"You ah the great man," said she, "of the family Ah have so much cause to love." Here she stopped as if to regain self-control. "Ah wish mah po' papahs," she went on, "had—"
"There, there!" said my mother, patting her arm. "It'll be all right anyway, dear!"
I was considering what to say. Her skin was clear, white, daintily transparent, and of a delicacy our western girls seldom display (owing, I surmise, to climatic influences); she stood there on Aunt Judith's Persian rug, her petite figure with its rounded curves, half-levitated, like Atalanta upon the oat-heads—and there returned upon me the mental vertigo, the lack of cerebral coördination, and the obliteration of the material universe.
"Am Ah so igno'ant, really?" said she. "Ah'm fond of children; and Ah must find wohk!"
Why did I hate Dustin? Why could I not command my speech? I always rally at the crises, however, and did so in this instance.
"As for ignorance," said I, "Sir John Lubbock says: 'Studies are a means, not an end.' And Lord Bacon hath it: 'To spend too much time in studies is sloth.' I see that you have acted on these maxims. Professor Dustin's astigmatism and myopia rendered it impossible for him to see you."
I stopped in some returning confusion.
"Those dreadful cube roots and quadratics—" said she.
"The personality of the teacher," said I, "controls the matter."
I heard her laugh, a little delighted laugh, and found myself agreeing to the heresy that, after all, the chief thing is to train the girls to be gentle, and the boys brave!
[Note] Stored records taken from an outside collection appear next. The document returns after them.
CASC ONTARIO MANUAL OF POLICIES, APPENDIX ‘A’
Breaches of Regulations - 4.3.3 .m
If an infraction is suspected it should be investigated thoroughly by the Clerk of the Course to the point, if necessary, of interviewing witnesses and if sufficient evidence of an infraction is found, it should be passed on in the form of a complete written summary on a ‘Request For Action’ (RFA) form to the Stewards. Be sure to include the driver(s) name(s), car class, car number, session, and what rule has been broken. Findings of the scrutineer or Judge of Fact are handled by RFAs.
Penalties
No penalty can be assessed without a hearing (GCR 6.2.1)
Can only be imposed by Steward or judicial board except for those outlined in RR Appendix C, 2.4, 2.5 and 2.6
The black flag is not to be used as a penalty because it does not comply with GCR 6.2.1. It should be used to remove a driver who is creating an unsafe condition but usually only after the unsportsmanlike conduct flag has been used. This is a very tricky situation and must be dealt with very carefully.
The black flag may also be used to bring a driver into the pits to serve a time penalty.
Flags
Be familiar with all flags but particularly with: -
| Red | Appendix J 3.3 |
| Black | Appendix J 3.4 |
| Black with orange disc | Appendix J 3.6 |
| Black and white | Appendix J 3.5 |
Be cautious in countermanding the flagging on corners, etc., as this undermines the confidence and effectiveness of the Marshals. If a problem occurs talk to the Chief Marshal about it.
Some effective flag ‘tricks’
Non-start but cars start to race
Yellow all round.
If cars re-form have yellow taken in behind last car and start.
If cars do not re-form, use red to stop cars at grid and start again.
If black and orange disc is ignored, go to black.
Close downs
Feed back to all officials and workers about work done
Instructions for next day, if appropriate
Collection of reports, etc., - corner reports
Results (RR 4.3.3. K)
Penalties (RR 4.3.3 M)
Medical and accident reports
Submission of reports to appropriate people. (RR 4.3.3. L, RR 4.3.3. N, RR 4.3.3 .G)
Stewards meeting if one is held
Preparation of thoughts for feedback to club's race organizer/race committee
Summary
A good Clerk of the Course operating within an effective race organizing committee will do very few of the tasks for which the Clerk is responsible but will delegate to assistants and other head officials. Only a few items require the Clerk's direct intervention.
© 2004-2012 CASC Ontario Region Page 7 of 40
Then I gave her my arm in to dinner. Chester, who had never offered a girl his arm except at a dance or after dark, glared at me. Mother was uneasy at the stirring of the old brotherly antagonisms. I expanded, and told Miss Frayn that if all southern women were like the only one I had met, I didn't wonder at the feuds. Then seeing whither I was drifting, I asked her plans as to the school she would take, when I sent her her certificate. She said that "Mistah Chestah" was going to let her have the home school.